Indeed, if we look at Scripture, we have several ways of interpreting the crucifixion and resurrection. My favorite is found in Romans 6:
“Do you not know that all of us who have been baptized into Christ Jesus were baptized into his death? Therefore we have been buried with him by baptism into death, so that, just as Christ was raised from the dead by the glory of the Father, so we too might walk in newness of life.” (Romans 6:3-4)
Here Paul invites us to identify with Jesus in the crucifixion, to see our old life put to death. By identifying with Jesus in the crucifixion, we then also identify with Jesus in his resurrection, rising again in new life. We do not have to live by old patterns or habits any longer. We are renewed in the power of the cross and the empty tomb.
Paul takes that identification one step further by connecting the death and resurrection of Jesus with our baptism. Baptism is a visual reminder of this reality, and one we participate in daily. In our baptism, we can picture our old self drowned in those waters even as they die with Jesus. So when we are raised from that water, we are raised to a new life, a life lived in love, hope, justice and peace.
We need this reminder most especially today as we witness the killings of Ahmaud Arbery, Breonna Taylor, George Floyd, and Rayshard Brooks. We need this reminder most especially as last week we remember the Emmanuel 9, the nine members of Emanuel African Methodist Episcopal Church in Charleston killed five years ago on this date.

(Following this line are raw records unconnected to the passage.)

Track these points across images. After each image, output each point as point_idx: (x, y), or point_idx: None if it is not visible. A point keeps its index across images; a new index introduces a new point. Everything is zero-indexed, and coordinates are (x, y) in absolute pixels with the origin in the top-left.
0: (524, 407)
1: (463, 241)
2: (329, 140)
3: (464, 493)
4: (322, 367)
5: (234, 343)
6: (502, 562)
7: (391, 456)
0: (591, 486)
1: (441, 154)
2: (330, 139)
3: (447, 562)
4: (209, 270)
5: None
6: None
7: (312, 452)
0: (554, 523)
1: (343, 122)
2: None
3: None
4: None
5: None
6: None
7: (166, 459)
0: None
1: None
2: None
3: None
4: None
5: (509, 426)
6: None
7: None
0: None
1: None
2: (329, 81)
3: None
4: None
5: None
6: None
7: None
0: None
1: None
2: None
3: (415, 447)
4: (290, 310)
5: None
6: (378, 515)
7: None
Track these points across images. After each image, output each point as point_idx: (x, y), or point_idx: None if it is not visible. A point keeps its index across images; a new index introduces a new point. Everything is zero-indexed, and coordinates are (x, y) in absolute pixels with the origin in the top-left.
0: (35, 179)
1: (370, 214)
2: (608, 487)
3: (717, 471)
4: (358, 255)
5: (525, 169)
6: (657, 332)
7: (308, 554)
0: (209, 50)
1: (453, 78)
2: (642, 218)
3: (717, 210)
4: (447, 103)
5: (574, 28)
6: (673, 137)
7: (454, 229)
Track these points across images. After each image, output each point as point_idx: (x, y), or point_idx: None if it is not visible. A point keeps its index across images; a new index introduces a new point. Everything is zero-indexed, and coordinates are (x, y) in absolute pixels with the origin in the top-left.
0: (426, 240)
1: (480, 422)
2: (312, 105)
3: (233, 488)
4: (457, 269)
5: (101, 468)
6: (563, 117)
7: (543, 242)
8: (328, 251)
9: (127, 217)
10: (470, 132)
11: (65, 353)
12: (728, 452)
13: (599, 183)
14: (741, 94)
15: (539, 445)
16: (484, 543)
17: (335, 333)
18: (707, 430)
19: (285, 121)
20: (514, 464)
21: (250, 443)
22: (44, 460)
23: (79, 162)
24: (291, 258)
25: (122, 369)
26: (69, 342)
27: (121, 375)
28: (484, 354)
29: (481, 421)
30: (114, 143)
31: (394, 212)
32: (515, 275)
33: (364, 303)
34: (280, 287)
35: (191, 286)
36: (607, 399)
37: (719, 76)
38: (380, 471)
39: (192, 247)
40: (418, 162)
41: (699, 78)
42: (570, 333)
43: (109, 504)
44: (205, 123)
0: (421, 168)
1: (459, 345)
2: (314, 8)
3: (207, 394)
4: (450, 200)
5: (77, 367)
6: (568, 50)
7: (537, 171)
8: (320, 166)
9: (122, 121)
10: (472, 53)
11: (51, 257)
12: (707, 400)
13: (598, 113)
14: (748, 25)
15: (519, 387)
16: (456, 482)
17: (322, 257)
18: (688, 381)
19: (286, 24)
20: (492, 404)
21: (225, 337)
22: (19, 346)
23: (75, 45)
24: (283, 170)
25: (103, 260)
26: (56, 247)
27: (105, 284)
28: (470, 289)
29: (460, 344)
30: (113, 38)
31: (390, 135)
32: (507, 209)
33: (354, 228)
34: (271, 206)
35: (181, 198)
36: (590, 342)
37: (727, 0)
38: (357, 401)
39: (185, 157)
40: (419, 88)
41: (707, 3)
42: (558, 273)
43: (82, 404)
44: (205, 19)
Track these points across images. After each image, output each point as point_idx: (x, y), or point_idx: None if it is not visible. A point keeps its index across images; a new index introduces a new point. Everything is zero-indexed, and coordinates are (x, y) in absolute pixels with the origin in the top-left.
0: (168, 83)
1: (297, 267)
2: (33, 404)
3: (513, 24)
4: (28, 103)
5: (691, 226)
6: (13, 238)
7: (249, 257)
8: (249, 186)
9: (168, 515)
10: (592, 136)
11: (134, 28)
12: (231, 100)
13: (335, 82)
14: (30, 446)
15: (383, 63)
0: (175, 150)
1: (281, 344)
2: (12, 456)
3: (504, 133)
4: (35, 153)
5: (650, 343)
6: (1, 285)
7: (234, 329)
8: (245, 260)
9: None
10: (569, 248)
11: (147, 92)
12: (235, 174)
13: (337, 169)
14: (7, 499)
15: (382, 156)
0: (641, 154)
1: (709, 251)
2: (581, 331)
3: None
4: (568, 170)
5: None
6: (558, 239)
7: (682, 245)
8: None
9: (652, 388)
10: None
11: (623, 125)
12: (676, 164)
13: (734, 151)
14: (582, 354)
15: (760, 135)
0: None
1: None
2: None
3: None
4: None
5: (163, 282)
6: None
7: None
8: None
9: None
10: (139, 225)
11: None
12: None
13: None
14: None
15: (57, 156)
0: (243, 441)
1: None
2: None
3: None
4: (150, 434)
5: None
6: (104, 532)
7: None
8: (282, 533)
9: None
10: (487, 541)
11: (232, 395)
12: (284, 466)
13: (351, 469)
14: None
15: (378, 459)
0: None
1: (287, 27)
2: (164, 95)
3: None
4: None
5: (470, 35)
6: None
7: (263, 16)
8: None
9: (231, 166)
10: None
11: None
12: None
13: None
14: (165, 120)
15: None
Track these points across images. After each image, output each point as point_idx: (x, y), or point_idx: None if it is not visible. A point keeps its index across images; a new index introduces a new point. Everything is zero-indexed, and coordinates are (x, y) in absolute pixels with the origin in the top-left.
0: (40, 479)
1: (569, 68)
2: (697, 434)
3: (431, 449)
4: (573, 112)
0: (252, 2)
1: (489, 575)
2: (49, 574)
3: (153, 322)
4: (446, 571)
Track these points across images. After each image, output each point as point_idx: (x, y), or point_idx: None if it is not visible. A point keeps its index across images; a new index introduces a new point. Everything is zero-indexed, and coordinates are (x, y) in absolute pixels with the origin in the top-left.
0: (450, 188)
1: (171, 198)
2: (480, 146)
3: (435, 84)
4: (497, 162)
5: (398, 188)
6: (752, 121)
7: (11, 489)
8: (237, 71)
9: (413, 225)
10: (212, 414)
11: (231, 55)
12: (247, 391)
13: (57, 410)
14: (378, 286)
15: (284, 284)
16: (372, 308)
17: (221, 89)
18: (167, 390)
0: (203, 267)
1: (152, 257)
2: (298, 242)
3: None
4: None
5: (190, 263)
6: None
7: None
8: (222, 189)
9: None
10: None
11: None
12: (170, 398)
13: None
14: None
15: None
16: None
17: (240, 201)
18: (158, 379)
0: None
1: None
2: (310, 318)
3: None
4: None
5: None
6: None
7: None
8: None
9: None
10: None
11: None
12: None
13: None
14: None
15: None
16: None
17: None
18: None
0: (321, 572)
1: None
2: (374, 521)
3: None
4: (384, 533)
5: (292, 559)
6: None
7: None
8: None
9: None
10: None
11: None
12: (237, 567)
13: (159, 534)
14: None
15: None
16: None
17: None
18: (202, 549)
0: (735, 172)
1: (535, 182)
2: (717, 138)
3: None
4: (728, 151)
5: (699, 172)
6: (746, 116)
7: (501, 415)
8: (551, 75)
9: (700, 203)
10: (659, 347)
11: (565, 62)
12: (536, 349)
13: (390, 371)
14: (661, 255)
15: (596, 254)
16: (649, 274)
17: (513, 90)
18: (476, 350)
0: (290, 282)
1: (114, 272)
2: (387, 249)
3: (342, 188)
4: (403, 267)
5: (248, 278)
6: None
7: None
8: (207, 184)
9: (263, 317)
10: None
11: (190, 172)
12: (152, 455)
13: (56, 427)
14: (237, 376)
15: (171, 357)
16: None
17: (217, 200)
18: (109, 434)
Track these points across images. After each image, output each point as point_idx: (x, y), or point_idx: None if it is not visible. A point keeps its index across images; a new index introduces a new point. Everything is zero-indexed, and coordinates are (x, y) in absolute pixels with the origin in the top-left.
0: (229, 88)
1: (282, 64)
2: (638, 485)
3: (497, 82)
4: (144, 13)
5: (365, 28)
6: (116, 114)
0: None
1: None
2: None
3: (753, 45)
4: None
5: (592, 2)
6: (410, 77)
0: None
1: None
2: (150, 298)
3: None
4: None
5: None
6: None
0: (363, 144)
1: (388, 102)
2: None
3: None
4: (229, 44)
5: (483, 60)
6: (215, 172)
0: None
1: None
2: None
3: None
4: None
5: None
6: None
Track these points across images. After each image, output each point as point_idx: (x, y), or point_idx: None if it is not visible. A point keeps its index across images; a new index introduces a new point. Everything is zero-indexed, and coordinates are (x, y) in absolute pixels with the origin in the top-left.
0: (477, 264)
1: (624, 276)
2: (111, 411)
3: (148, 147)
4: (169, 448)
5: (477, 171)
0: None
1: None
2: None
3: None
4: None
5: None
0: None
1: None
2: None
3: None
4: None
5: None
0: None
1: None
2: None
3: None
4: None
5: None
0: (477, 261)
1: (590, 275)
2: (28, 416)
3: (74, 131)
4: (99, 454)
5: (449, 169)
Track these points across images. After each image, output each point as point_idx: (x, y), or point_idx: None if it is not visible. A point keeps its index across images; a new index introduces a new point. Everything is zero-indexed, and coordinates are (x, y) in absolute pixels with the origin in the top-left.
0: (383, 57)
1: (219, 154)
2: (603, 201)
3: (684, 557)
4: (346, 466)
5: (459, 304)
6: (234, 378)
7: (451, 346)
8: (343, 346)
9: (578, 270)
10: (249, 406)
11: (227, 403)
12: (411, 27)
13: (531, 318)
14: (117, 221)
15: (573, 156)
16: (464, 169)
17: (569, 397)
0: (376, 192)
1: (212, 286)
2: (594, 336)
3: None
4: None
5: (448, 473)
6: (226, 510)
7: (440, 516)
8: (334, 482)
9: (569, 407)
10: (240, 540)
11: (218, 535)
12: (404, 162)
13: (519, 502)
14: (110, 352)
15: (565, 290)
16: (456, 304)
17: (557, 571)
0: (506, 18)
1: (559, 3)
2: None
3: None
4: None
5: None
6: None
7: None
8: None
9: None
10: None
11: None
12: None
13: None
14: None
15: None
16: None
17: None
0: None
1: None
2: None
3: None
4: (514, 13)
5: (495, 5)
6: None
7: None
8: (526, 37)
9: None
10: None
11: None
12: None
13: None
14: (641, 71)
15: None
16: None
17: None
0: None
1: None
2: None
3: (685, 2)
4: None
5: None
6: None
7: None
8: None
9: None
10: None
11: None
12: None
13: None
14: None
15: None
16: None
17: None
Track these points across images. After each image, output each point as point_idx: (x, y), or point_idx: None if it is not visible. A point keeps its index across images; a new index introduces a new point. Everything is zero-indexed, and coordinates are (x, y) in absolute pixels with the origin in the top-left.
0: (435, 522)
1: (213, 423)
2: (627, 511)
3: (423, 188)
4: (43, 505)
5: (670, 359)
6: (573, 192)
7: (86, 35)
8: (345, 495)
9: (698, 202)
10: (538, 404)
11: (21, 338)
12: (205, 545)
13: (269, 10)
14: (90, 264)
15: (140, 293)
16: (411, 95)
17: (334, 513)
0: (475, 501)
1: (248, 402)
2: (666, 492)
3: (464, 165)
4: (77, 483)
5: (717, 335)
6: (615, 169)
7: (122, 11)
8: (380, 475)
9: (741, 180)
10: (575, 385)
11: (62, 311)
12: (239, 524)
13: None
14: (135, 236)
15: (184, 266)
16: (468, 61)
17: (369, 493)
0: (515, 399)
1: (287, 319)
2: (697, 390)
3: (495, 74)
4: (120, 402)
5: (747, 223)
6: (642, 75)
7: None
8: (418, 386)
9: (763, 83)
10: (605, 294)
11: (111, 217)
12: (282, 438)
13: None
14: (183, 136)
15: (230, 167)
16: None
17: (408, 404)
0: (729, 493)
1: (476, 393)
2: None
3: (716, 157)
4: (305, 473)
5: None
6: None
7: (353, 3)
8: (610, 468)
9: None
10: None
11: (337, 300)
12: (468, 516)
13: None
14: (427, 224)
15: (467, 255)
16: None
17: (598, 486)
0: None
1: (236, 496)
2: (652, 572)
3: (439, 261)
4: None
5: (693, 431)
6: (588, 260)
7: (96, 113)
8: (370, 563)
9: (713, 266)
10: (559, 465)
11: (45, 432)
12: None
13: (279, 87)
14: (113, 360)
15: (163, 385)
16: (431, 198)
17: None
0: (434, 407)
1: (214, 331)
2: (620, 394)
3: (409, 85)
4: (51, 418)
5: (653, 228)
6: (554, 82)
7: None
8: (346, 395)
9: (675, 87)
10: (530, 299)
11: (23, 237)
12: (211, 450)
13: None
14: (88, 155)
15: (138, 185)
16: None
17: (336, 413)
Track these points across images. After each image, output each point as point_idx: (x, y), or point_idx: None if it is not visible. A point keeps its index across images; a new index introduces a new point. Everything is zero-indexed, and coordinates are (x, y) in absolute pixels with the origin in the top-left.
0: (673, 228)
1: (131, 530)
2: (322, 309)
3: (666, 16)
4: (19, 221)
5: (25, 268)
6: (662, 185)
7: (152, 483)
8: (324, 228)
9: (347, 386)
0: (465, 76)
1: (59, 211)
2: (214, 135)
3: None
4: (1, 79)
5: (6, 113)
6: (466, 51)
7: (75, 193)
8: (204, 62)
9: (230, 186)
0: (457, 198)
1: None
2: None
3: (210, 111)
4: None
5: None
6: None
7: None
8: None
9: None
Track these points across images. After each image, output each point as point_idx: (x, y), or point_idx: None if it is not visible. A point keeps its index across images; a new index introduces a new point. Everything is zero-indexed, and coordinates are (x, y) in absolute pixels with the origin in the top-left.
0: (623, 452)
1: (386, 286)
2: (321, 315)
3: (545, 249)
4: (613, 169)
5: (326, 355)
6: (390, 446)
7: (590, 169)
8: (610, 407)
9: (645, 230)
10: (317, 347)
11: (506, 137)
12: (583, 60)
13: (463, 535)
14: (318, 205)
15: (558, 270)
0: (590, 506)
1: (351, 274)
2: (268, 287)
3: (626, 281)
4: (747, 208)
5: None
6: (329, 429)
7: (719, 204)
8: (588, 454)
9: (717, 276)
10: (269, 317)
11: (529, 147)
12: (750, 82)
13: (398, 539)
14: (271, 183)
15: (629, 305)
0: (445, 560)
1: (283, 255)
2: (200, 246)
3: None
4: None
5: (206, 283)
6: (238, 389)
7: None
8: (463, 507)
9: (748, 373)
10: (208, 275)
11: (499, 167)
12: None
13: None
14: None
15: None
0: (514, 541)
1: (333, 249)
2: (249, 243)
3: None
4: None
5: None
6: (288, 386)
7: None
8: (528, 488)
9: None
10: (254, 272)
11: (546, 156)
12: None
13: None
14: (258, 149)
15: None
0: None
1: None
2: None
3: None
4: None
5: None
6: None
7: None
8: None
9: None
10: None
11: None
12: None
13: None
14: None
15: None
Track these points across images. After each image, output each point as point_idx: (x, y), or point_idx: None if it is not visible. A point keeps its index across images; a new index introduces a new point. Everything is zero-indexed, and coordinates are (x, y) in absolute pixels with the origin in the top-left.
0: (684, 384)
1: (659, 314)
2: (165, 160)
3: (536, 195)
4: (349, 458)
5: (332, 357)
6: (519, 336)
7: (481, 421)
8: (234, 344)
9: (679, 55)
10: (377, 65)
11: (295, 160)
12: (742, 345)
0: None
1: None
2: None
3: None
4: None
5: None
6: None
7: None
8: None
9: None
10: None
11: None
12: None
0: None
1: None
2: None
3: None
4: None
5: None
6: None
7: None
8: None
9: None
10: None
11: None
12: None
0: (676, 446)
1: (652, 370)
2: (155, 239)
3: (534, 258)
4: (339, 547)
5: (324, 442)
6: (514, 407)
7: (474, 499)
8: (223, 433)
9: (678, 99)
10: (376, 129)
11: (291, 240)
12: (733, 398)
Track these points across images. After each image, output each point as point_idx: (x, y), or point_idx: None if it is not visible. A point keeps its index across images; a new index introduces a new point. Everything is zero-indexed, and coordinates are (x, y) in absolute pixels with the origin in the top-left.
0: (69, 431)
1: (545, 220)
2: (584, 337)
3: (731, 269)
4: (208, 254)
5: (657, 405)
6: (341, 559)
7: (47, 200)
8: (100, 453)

These deaths stand as visual reminders that racism is alive and well in our country. We have much to repent for. The old ways are not working. They never did.
But in our baptism, in the crucifixion of Jesus, we can die to these old ways. We can put our systemic racism to death and be raised to new life. In the resurrection, we can be raised to justice. We can be raised to peace. We can be raised to love.
In the power of baptism, let us so be raised to such a new life. May we know that we are not bound by our past. May we in our baptism die daily to sin and rise again to life.